Cisco AnyConnect - Easy, Fast, Secure
May 03, 2021
Cisco AnyConnect - Easy, Fast, Secure
Score 10 out of 10
Overall Satisfaction with Cisco AnyConnect
My entire company uses Cisco AnyConnect as our primary remote work connectivity tool. We have used it for the last 15 years, with all of our users using it as of 2 year[s] ago. We have added several layers of security and feel that this software made our transition to remote work during the pandemic flawless.

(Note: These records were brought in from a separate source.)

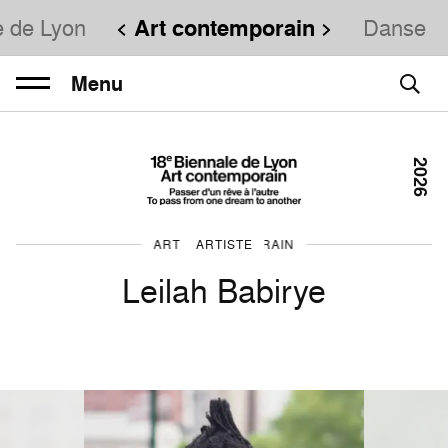
e de Lyon
Art contemporain
Danse
Menu
2026
ART CONTEMPORAIN
ARTISTE
Leilah Babirye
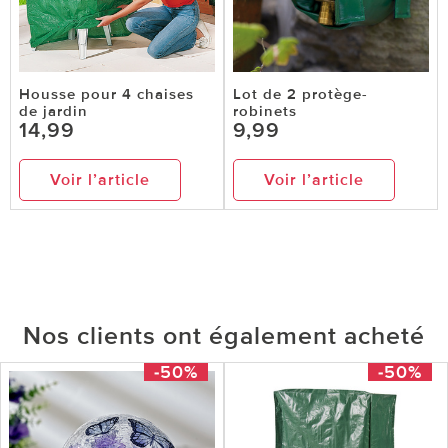
Housse pour 4 chaises
Lot de 2 protège-
de jardin
robinets
14,99
9,99
Voir l’article
Voir l’article
Nos clients ont également acheté
-50%
-50%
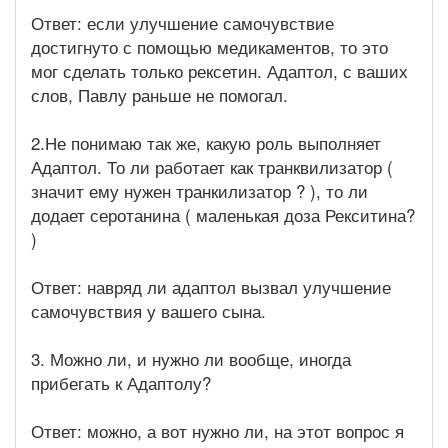
Ответ: если улучшение самочувствие
достигнуто с помощью медикаментов, то это
мог сделать только рексетин. Адаптол, с ваших
слов, Павлу раньше не помогал.
2.Не понимаю так же, какую роль выполняет
Адаптол. То ли работает как транквилизатор (
значит ему нужен транкилизатор ? ), то ли
додает серотанина ( маленькая доза Рекситина?
)
Ответ: навряд ли адаптол вызвал улучшение
самочувствия у вашего сына.
3. Можно ли, и нужно ли вообще, иногда
прибегать к Адаптолу?
Ответ: можно, а вот нужно ли, на этот вопрос я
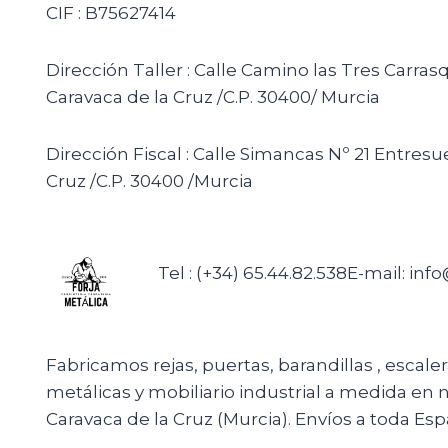
CIF : B75627414
Dirección Taller : Calle Camino las Tres Carras
Caravaca de la Cruz /C.P. 30400/ Murcia
Dirección Fiscal : Calle Simancas Nº 21 Entresu
Cruz /C.P. 30400 /Murcia
Tel : (+34) 65.44.82.538
E-mail: inf
Fabricamos rejas, puertas, barandillas , escale
metálicas y mobiliario industrial a medida en n
Caravaca de la Cruz (Murcia). Envíos a toda Esp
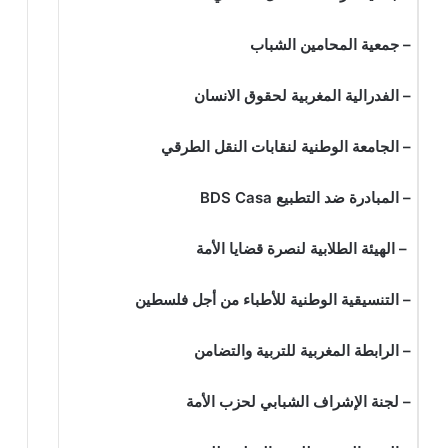
– جمعية المحامين الشباب
– الفدرالية المغربية لحقوق الانسان
– الجامعة الوطنية لنقابات النقل الطرقي
– المبادرة ضد التطبيع
BDS Casa
– الهيئة الطلابية لنصرة قضايا الأمة
– التنسيقية الوطنية للأطباء من أجل فلسطين
– الرابطة المغربية للتربية والتضامن
– لجنة الإشراف الشبابي لحزب الأمة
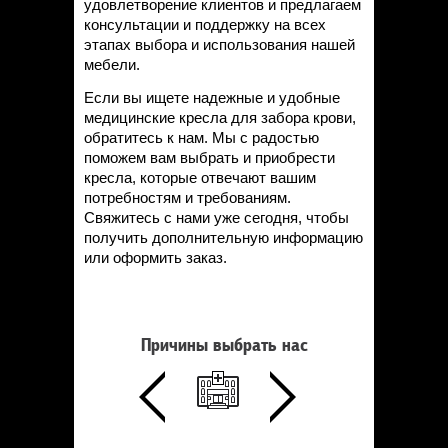
удовлетворение клиентов и предлагаем
консультации и поддержку на всех
этапах выбора и использования нашей
мебели.
Если вы ищете надежные и удобные
медицинские кресла для забора крови,
обратитесь к нам. Мы с радостью
поможем вам выбрать и приобрести
кресла, которые отвечают вашим
потребностям и требованиям.
Свяжитесь с нами уже сегодня, чтобы
получить дополнительную информацию
или оформить заказ.
Причины выбрать нас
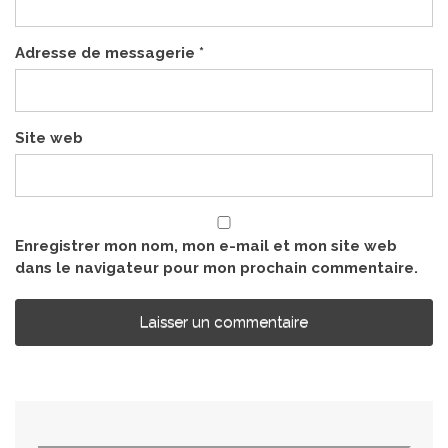
Adresse de messagerie
*
Site web
Enregistrer mon nom, mon e-mail et mon site web
dans le navigateur pour mon prochain commentaire.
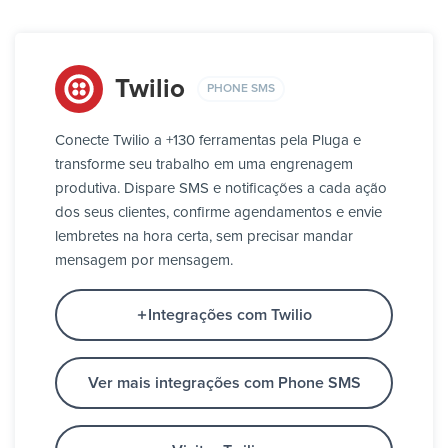
Twilio
PHONE SMS
Conecte Twilio a +130 ferramentas pela Pluga e
transforme seu trabalho em uma engrenagem
produtiva. Dispare SMS e notificações a cada ação
dos seus clientes, confirme agendamentos e envie
lembretes na hora certa, sem precisar mandar
mensagem por mensagem.
Integrações com Twilio
Ver mais integrações com Phone SMS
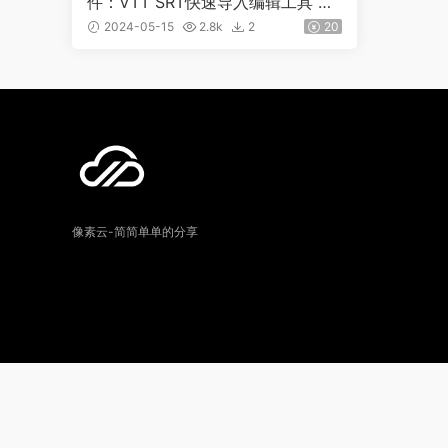
件：VTT SRT快速导入编辑工具 Ca
ption Burner VFX0025
2024-05-15
2.8k
2
20
像素云-简简单单的分享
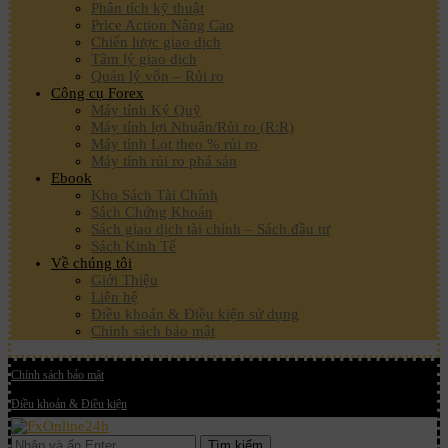
Phân tích kỹ thuật
Price Action Nâng Cao
Chiến lược giao dịch
Tâm lý giao dịch
Quản lý vốn – Rủi ro
Công cụ Forex
Máy tính Ký Quỹ
Máy tính lợi Nhuận/Rủi ro (R:R)
Máy tính Lot theo % rủi ro
Máy tính rủi ro phá sản
Ebook
Kho Sách Tài Chính
Sách Chứng Khoán
Sách giao dịch tài chính – Sách đầu tư
Sách Kinh Tế
Về chúng tôi
Giới Thiệu
Liên hệ
Điều khoản & Điều kiện sử dụng
Chính sách bảo mật
Chính sách bảo mật
Điều khoản & Điều kiện
Tìm kiếm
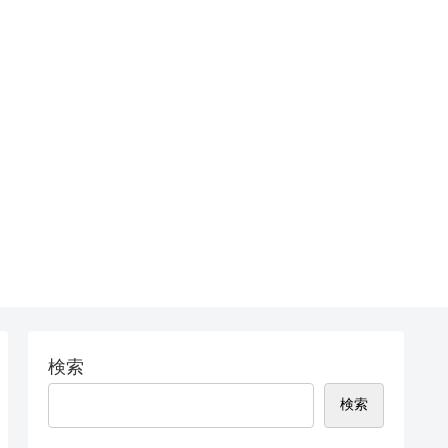
検索
検索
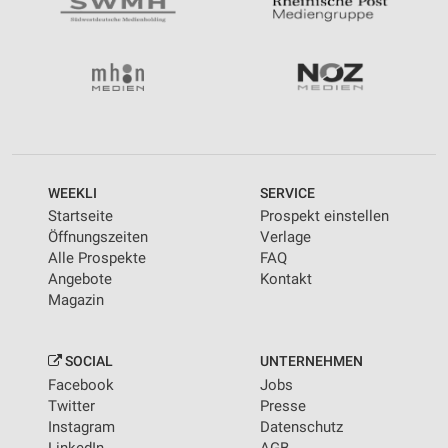
WEEKLI
SERVICE
Startseite
Prospekt einstellen
Öffnungszeiten
Verlage
Alle Prospekte
FAQ
Angebote
Kontakt
Magazin
SOCIAL
UNTERNEHMEN
Facebook
Jobs
Twitter
Presse
Instagram
Datenschutz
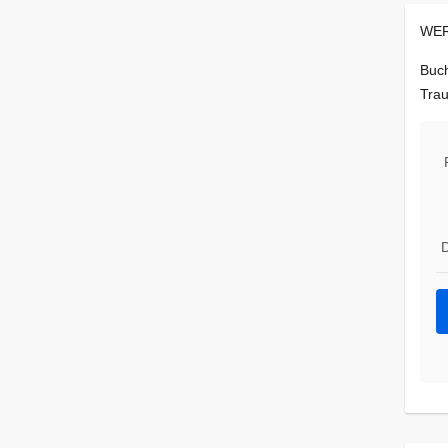
WER
Buch
Trau
D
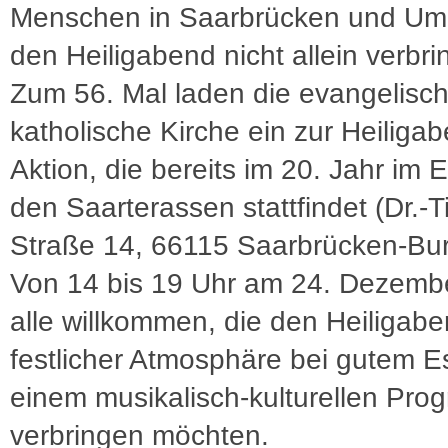
Menschen in Saarbrücken und U
den Heiligabend nicht allein verbri
Zum 56. Mal laden die evangelisch
katholische Kirche ein zur Heiliga
Aktion, die bereits im 20. Jahr im 
den Saarterassen stattfindet (Dr.-T
Straße 14, 66115 Saarbrücken-Bur
Von 14 bis 19 Uhr am 24. Dezembe
alle willkommen, die den Heiligabe
festlicher Atmosphäre bei gutem 
einem musikalisch-kulturellen Pr
verbringen möchten.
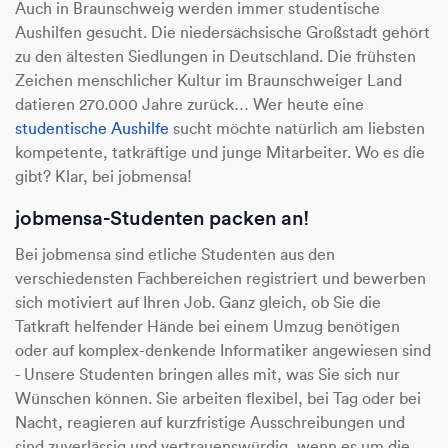
Auch in Braunschweig werden immer studentische
Aushilfen gesucht. Die niedersächsische Großstadt gehört
zu den ältesten Siedlungen in Deutschland. Die frühsten
Zeichen menschlicher Kultur im Braunschweiger Land
datieren 270.000 Jahre zurück… Wer heute eine
studentische Aushilfe
sucht möchte natürlich am liebsten
kompetente, tatkräftige und junge Mitarbeiter. Wo es die
gibt? Klar, bei jobmensa!
jobmensa-Studenten packen an!
Bei jobmensa sind etliche Studenten aus den
verschiedensten Fachbereichen registriert und bewerben
sich motiviert auf Ihren Job. Ganz gleich, ob Sie die
Tatkraft helfender Hände bei einem Umzug benötigen
oder auf komplex-denkende Informatiker angewiesen sind
- Unsere Studenten bringen alles mit, was Sie sich nur
Wünschen können. Sie arbeiten flexibel, bei Tag oder bei
Nacht, reagieren auf kurzfristige Ausschreibungen und
sind zuverlässig und vertrauenswürdig, wenn es um die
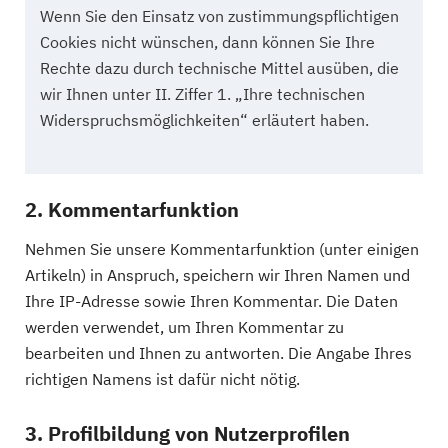
Wenn Sie den Einsatz von zustimmungspflichtigen
Cookies nicht wünschen, dann können Sie Ihre
Rechte dazu durch technische Mittel ausüben, die
wir Ihnen unter II. Ziffer 1. „Ihre technischen
Widerspruchsmöglichkeiten“ erläutert haben.
2. Kommentarfunktion
Nehmen Sie unsere Kommentarfunktion (unter einigen
Artikeln) in Anspruch, speichern wir Ihren Namen und
Ihre IP-Adresse sowie Ihren Kommentar. Die Daten
werden verwendet, um Ihren Kommentar zu
bearbeiten und Ihnen zu antworten. Die Angabe Ihres
richtigen Namens ist dafür nicht nötig.
3. Profilbildung von Nutzerprofilen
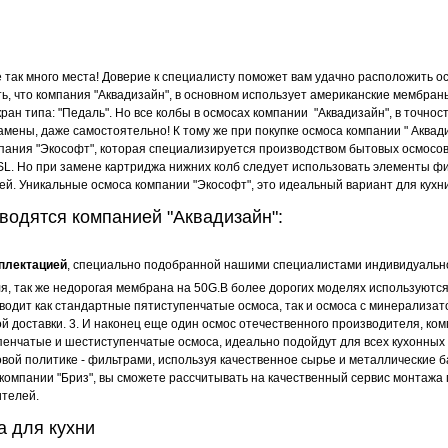
 так много места! Доверие к специалисту поможет вам удачно расположить ос
ть, что компания "Аквадизайн", в основном использует американские мембран
и кран типа: "Педаль". Но все колбы в осмосах компании "Аквадизайн", в точн
амены, даже самостоятельно! К тому же при покупке осмоса компании " Аквади
пания "Экософт", которая специализируется производством бытовых осмосов 
0SL. Но при замене картриджа нижних колб следует использовать элементы ф
й. Уникальные осмоса компании "Экософт", это идеальный вариант для кухни
зводятся компанией "Аквадизайн":
плектацией
, специально подобранной нашими специалистами индивидуально 
я, так же недорогая мембрана на 50G.В более дорогих моделях используются 
водит как стандартные пятиступенчатые осмоса, так и осмоса с минерализат
й доставки. 3. И наконец еще один осмос отечественного производителя, ко
пенчатые и шестиступенчатые осмоса, идеально подойдут для всех кухонных 
вой политике - фильтрами, используя качественное сырье и металлические б
с компании "Бриз", вы сможете рассчитывать на качественный сервис монтажа 
ителей.
а для кухни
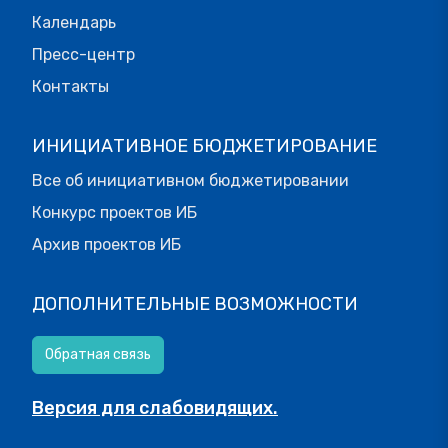
Календарь
Пресс-центр
Контакты
ИНИЦИАТИВНОЕ БЮДЖЕТИРОВАНИЕ
Все об инициативном бюджетировании
Конкурс проектов ИБ
Архив проектов ИБ
ДОПОЛНИТЕЛЬНЫЕ ВОЗМОЖНОСТИ
Обратная связь
Версия для слабовидящих.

- Autoconnections are seamless for the users. There's nothing for them to do once it's all setup.
- It recognizes security certificates for the PC and user, so you can easily lock down the connectivity to the specific users and/or machines you need for your environment.
- Unless the WIFI is extremely poor, the software can make the connection and allow your users to function on the VPN.
- The client logs are usually good enough to begin troubleshooting issues - for example if you aren't getting good enough WIFI for connections or the certificates have expired and so on. However I wish they had more robust logs available without installing their special tools from Cisco support.
- I wish it could prevent users from open[ing] applications while it was attempting to connect. It's usually super fast to make connections, but this is based on the WIFI to some degree. Occasionally, we have users open Outlook too fast and add-ins gets disabled. It's not really a problem with this software, but I do wish it had the ability to prevent apps from opening until the connection is made or fails.
- It's not an expensive software license if you already have the Cisco firewalls that offer the licensing. So choosing this was not a significant investment for our company.
- Our alternate remote connection method for now is Citrix XenApp, which everyone hates because it's slow and they don't have access to their local drives, printers, and so on. So it's made our users extremely happy after we set up AnyConnect for everyone.
- During the pandemic, if we had not used AnyConnect, many of our users would not have been able to work, causing significant losses for our company and perhaps some user jobs.
For our users, they login to their firm provided laptop/desktop at home, Cisco AnyConnect sees they are not on our IPs, so it autoconnects the VPN to the specified name on the computer certificate, verifies the user by the user security certificate installed, and simply connects. Typically on my home WIFI this all takes 1-3 seconds. Once the user is connected, it's like sitting at their desk in the office. It doesn't fail. If there's a problem, it's always been the location's WIFI or the user security certificate expired.
We use several of the security options Cisco offers for AnyConnect. We use both the computer and user based security certificates, which we feel is more secure than the multifactor authentication but it works with that as well (such as DUO, which we have used with this in the past). We have the machines autoconnect to the VPN if they aren't in our offices both for the ease of use for the user and for security reasons. In our opinion, if the VPN is connected, then our data has a security wrapper around it traveling over the internet instead of their home routers which we have little to no control over.
We have a Managed Services provider that helped us setup the AnyConnect with the security settings we wanted on the Firewall. Implementing the always on feature (autoconnect) was NOT obvious and we could not get it to work with the certificates at first. We placed a call with the support team, which were fabulous. They stayed on the phone with us testing until we got it all working the way we wanted. Their support is great, especially if you ask them to stay on until its solved.
We now install Cisco AnyConnect on all of our laptops for remote work users and all of desktops, which have WIFI adapters. During the pandemic, we were therefore able to send all of our workers home to work remotely, even if they had a desktop. All of our users find it easy to use, especially since we have it set to auto-connect. We have our colosite for DR setup with an alternate VPN so in the event that our live site is down and we failover, all our users have to do is to type in the alternate VPN to be up and running once IT completes the failover. This means a simple process for our users during a stressful DR situation.
Upgrading Cisco AnyConnect
Yes - So we've been through many upgrades of AnyConnect over the years, but we've done 3 since we implemented the secure certificates and always on features. They went pretty well. One of the 3 upgrades had a random issue with 20% of our laptops and we had to manually uninstall, delete the certificates, then install the new version. The last 2 upgrades we have done in the last year went flawlessly. We pushed via SCCM. The install actually uninstalled the old, installed the new and read the same security certificates. It can be set to download the upgrade and install from the firewall when the users try to connect (which we tested fine), but we decided to use SCCM while users were at the office and do the install just incase we had issues - but there were none. The upgrade was a requirement for new firmware on the firewall.
- We didn't really notice any changes in the AnyConnect itself. The upgrades are all for security pieces users do not see.